Тем временем Франки обхаживал пассажирку в возрасте из бизнес-класса, убежденный в том, что эта надушенная сеньора, ошарашенная, в маске, закрывавшей лицо до самого лба, захочет пережить эротическое приключение совсем близко от звезд с этой ходячей татуировкой:
— Что тебе больше нравится, когда с тобой делают, блондиночка? Расскажи мне…
Таксист Мартин тем временем цеплялся к пассажирам, протестовавшим против суматохи:
— Ты что, чучело, вот я тебе вправлю мозги. Сидеть.
И так продолжалось до тех пор, пока не пришел стюард. Стюард был молодой, высокий и сильный. (Мечта любого последователя Сократа, надо сказать.)
— Вернитесь на свои места, — приказал стюард.
— Я только требую удовлетворить мое право выпить виски, — объявил Кинки.
— Не запрятано ли у тебя где-нибудь немного виски, приятель, так мы могли бы разрешить этот конфликт, — спросил Хуп, дипломатический посредник между сторонами.
— Давай гони виски, а то я… — сформулировал таксист Мартин.
— Возвращайтесь на свои места, — настаивал стюард.
— Ты что, пидор? Какое имеешь право? — спросил Кинки, а стюард сильно скривил рот, сильно напряг шею, закатил глаза на манер вудуистской курицы (или что-то вроде), и тогда Хуп схватил Кинки за руки и потащил его на место, чтобы избежать более серьезных происшествий.
— Такие дела решаются… — заверял Мартин, размахивая в руке невидимой палицей.
— Если у них нет виски, пусть они его купят, — настаивал Кинки.
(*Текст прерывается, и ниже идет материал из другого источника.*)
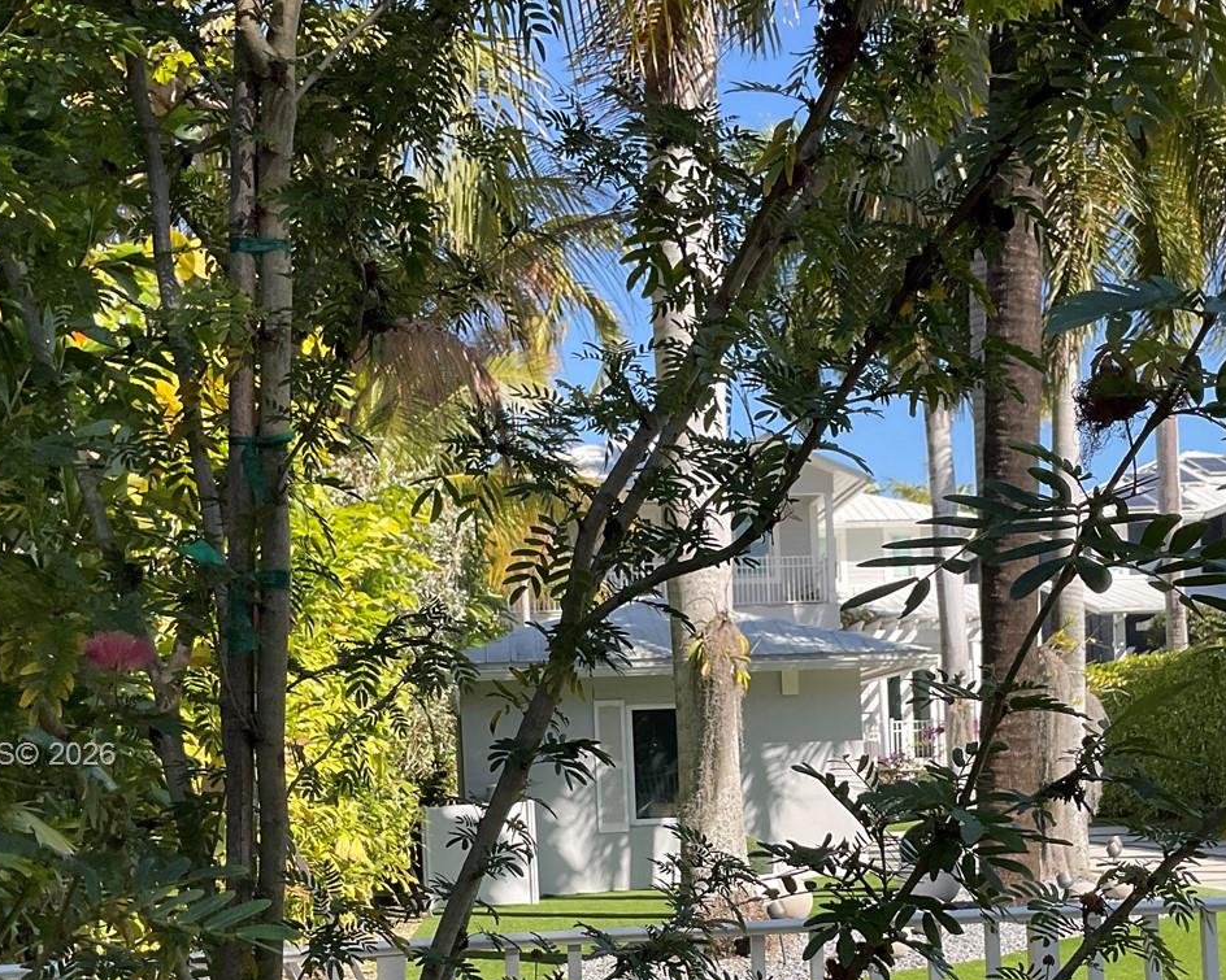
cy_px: 757
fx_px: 1741
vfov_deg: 30.8
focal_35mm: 48
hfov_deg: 38.6
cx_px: 751
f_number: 1.8
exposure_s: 1/739
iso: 16
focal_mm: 3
— По крайней мере, говорю, это, я, пусть положат маслины, — предлагал таксист Мартин на своем идиолекте, в то время как Франки Татуахе уверял нас в том, что пассажирки бизнес-класса — прирожденные трахальщицы и что у всех у них во влагалище или в заднице — китайские шарики, чтобы развлекаться в путешествии. В таком ключе вела себя наша команда в течение нескольких часов полета — тела наши волновались под действием спида, под впечатлением от этого приключения и от нехватки никотина в крови.